1.6.12

journée en paix

Au réfectoire du monastère, il y a le Sheikh et l'Imam, soufis; le Rabbin Gabriel Hagaï qui célèbre Shabbat, pour tous; les femmes exceptionnellement autorisées à entrer dans l'enceinte, certaines conserveront naturellement leur voile tout le repas; le père René-Hugues de la Chaisserie, abbé de Ganagobie et sa communauté des moines bénédictins; et nous les quelques privilégiés qui assistons, et participons, à cette journée unique, providentielle. 
Pour moi, la journée a commencé après Vigiles, vers six heures dans la méditation assise et marchée; pas loin il en est d'autres qui exercent sans doute leurs pratiques, bouddhistes ou autres. A midi, ce sera la grande prière du vendredi: une dizaine de musulmans sous l'oeil attentif et apparemment protecteur du Shaykh 'Abd al-Walid Pallavicini, au sein de l'Oratoire même! et nous tous autour, mélangés, Rabbin  compris. Tout à l'heure, les représentants des trois religions du Livre et aussi les autres, se sont retrouvés dans l'église à Complies pour un salve regina d'antologie. Et à l'heure où j'écris ces lignes, les musulmans font la prière, juste à côté, tandis qu'en bas, Jean David, prodigieux conteur-musicien séfarade marocain, déploie au Luth baroque ancien une cantillation de morceaux bibliques, là singulièrement le cantique des cantiques...

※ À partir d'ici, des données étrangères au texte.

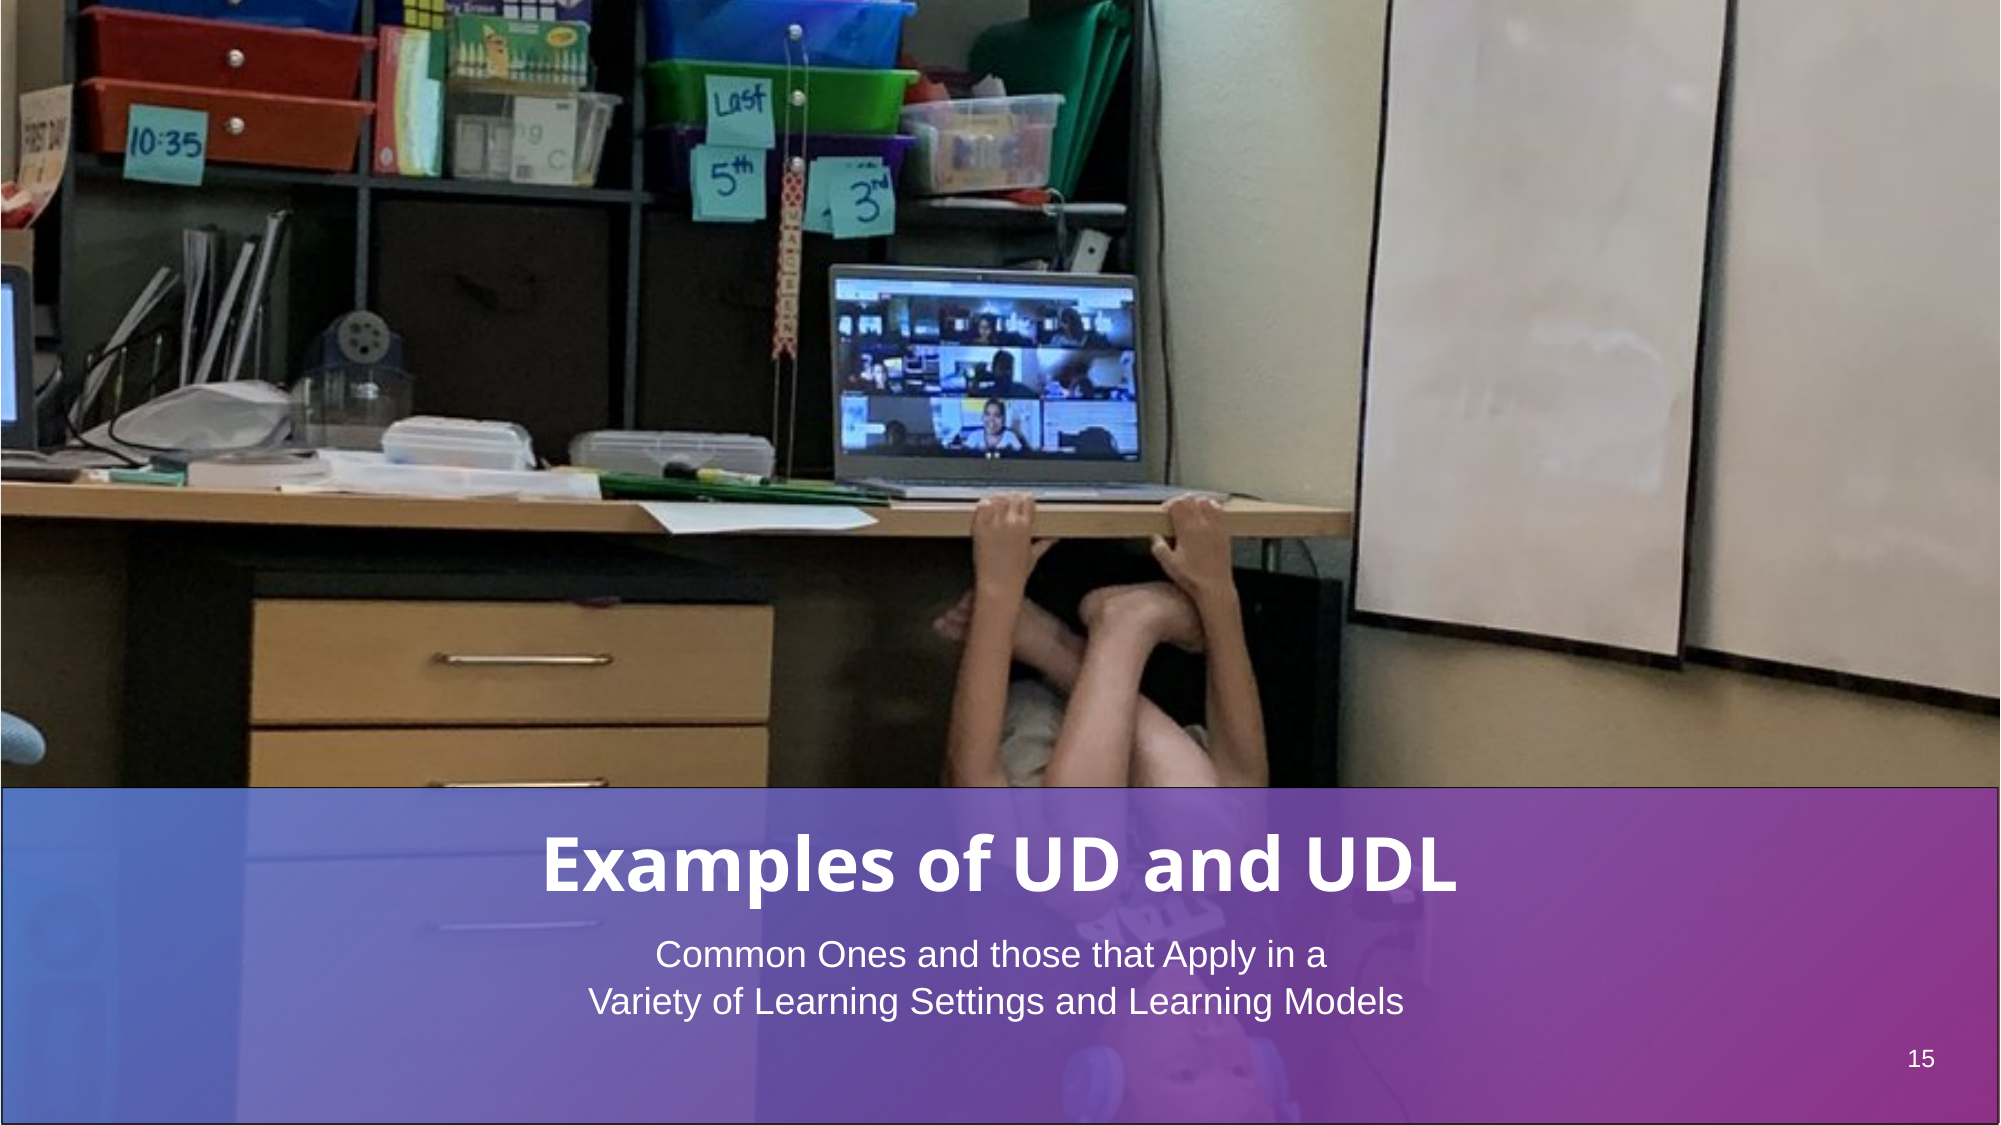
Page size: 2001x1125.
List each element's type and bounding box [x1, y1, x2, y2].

text_box [0, 0, 2000, 1125]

Ce vendredi premier juin, une journée de paix et de fraternité, rencontre dans un cadre magnifique*.













Mais. Je ne peux m'empêcher de penser aux habitants de Ramallah, aux enfants de Gaza, à cette éternité de combat et de haine, à tous ces murs également. Un bénédictin, le père R., rentre juste de Jérusalem, il me dit ce qu'il a vu, il est horrifié, le traitement des palestiniens...

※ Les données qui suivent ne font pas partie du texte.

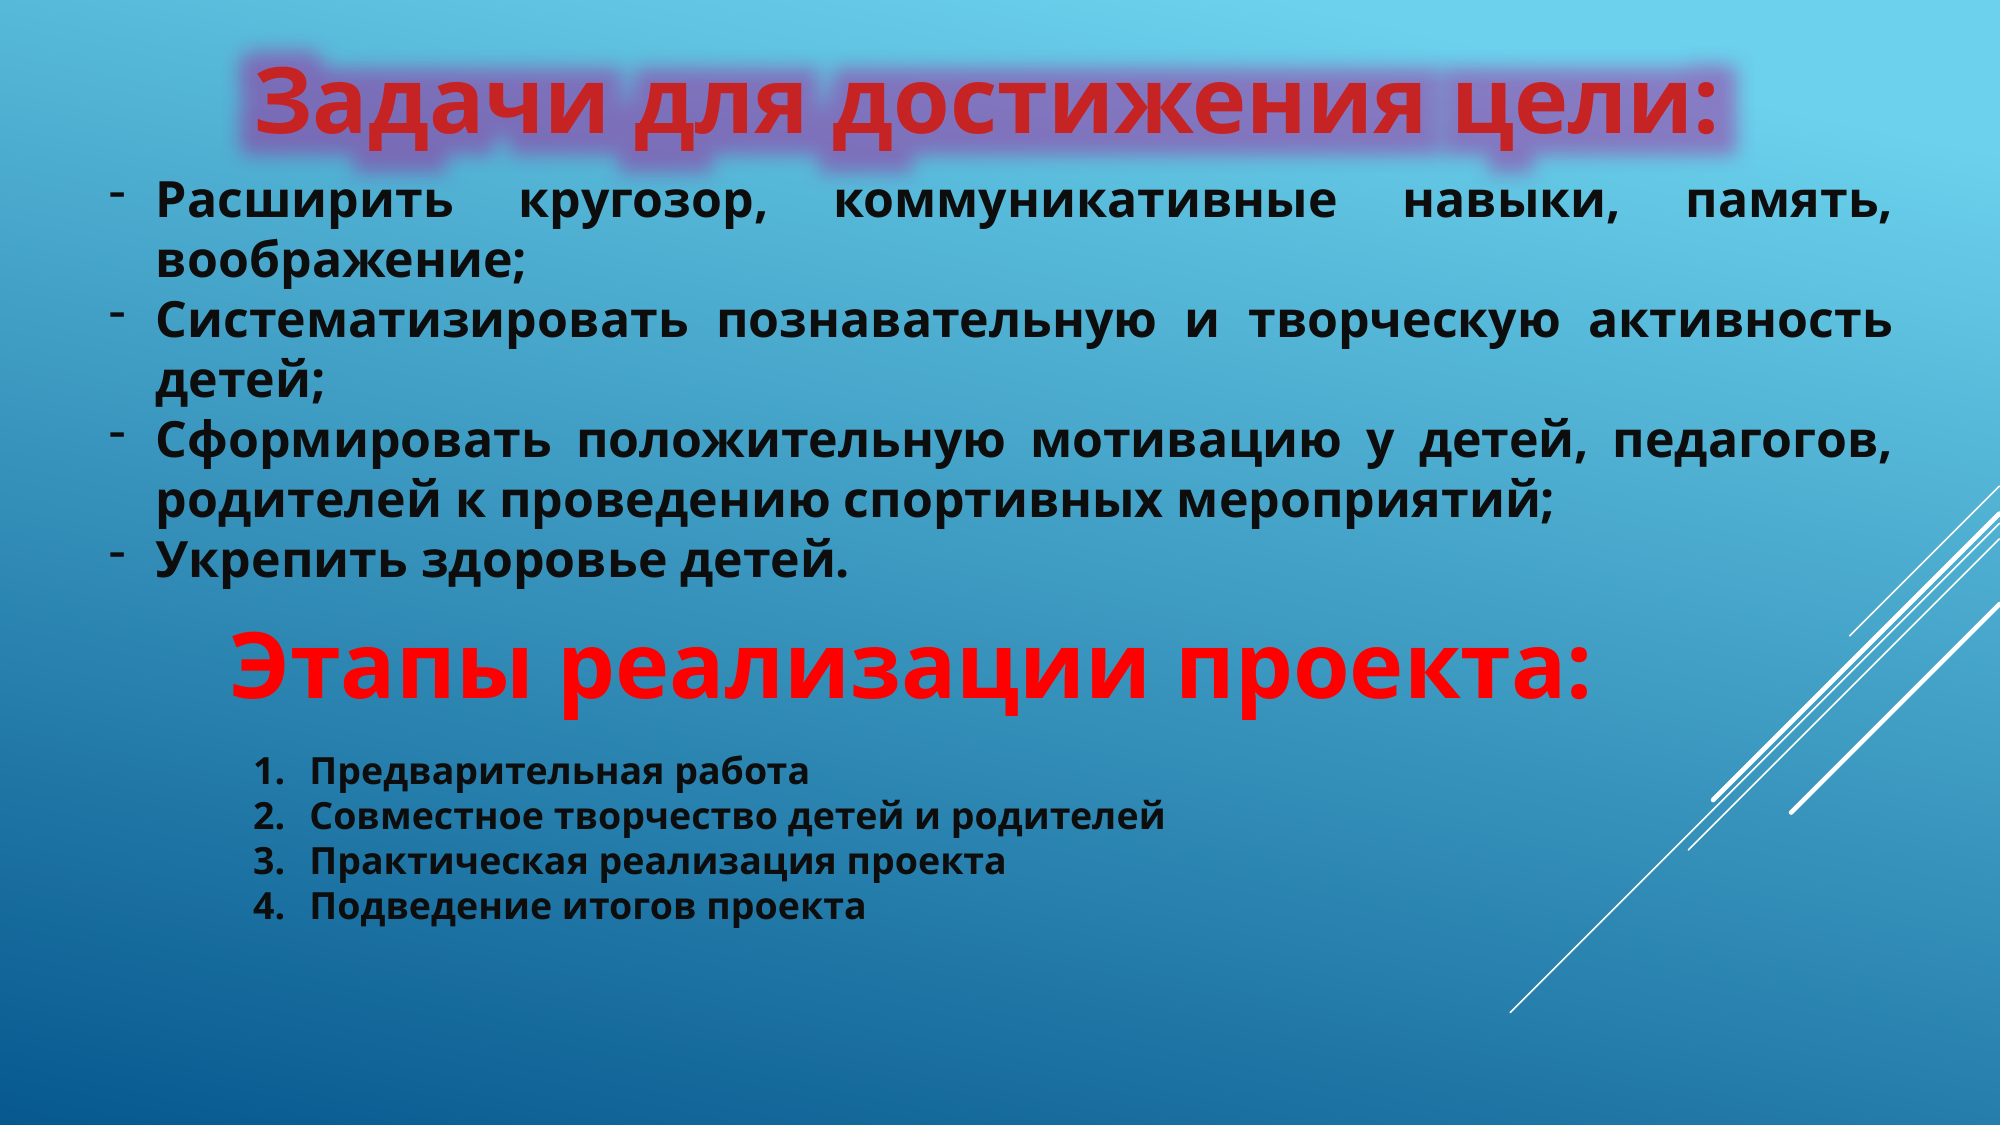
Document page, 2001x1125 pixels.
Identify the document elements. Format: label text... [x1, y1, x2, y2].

Pourtant cette journée fut possible, je l'ai vécue entièrement, de l'intérieur et dans ses fibres, l'oeil et la chair aux aguets des moindres signes avant-coureurs. Oh je sais bien que je ne suis pas le seul, que chacun guette... Et non, pas de signe: une fraternité équilibrée, un souci de l'autre, une curiosité non feinte, et la découverte d'un possible au quotidien.

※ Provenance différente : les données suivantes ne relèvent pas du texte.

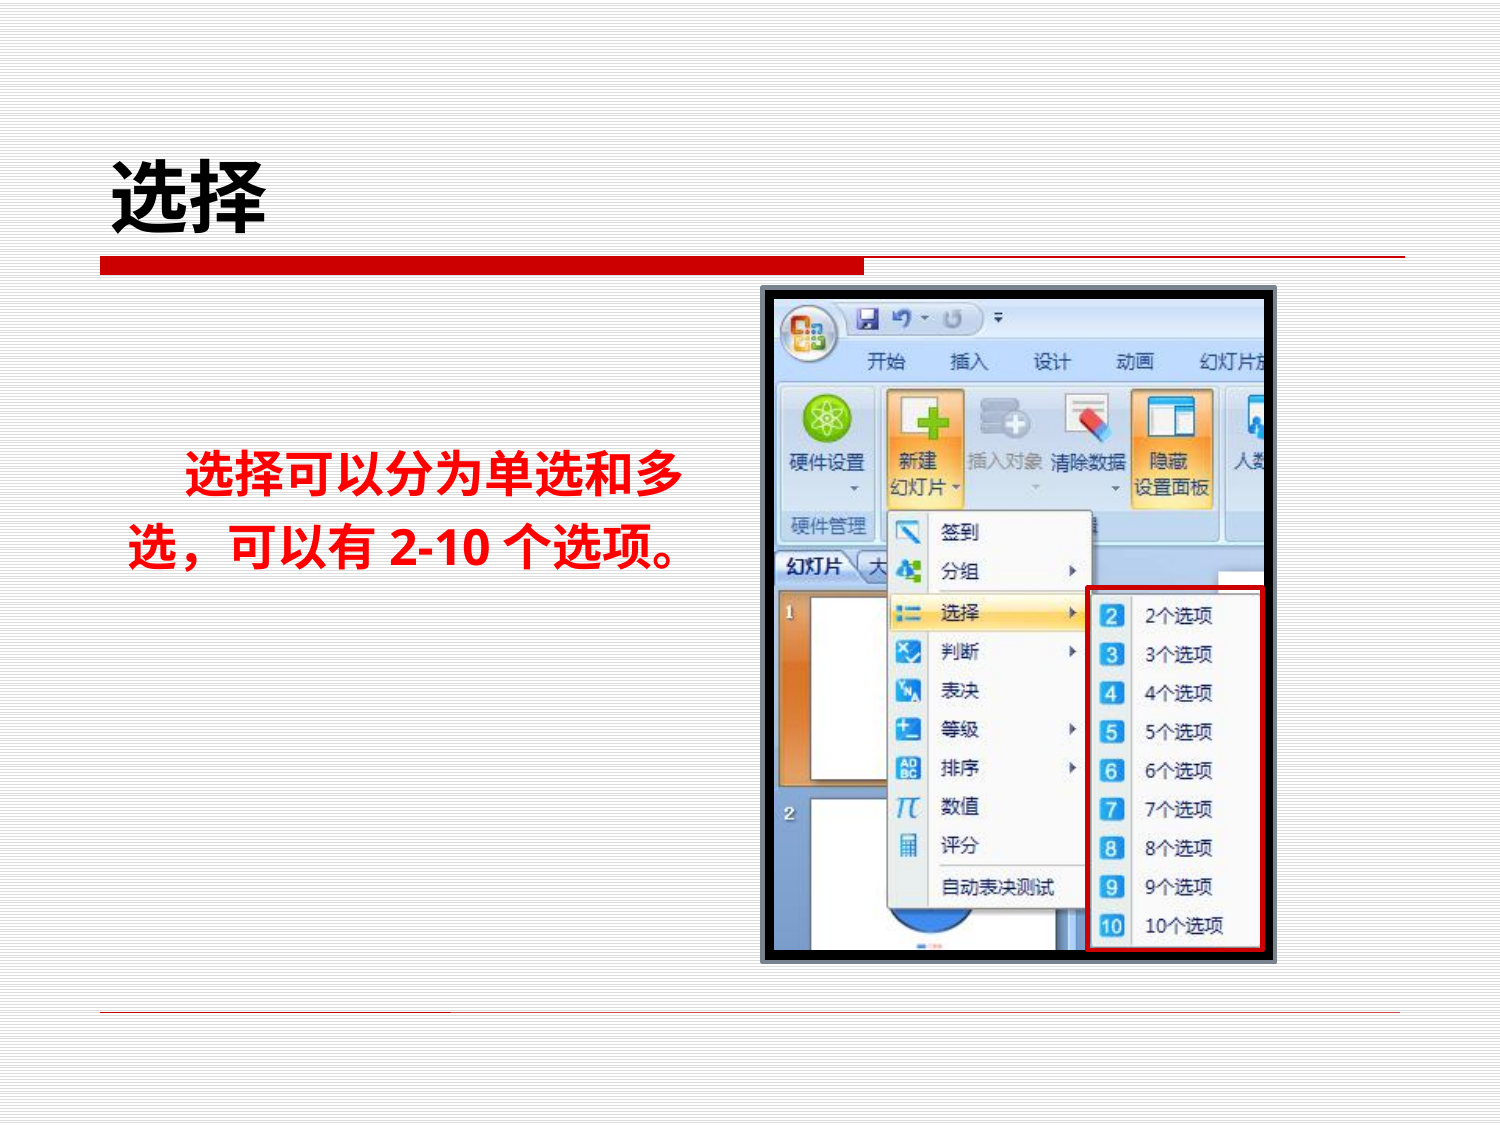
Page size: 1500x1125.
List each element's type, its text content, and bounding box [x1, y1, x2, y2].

title 选择 [93, 49, 1407, 250]
text_box 选择可以分为单选和多选，可以有2-10个选项。 [112, 422, 725, 583]
text_box [760, 285, 1277, 964]
picture [774, 299, 1265, 951]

Et maintenant, voilà que les images me reviennent -Ramallah, Gaza, Jérusalem, Bethléem...-, elles ne me lâchent pas. Pourtant, pourtant je sais que je ne rêve pas, et que cela n'a rien à voir, ils sont bien tous là ici ensemble ce premier vendredi de juin. Tourbllon, ca fait beaucoup en un seul jour quand on n'a pas l'habitude - comme moi ô combien et je ressens comme une lourde fatigue. Mais au fait qui a donc l'habitude? Voilà, une toute petite parenthèse, seulement une goutte d'eau dans l'océan. Goutte d'eau certes, mais comme le disait mon maître Tran Thanh: "Une goutte d'eau, elle est la mer, impossible à diviser."
*colloque inter-religieux pour la paix organisé pour la 10ème année: comment grandir en humanité?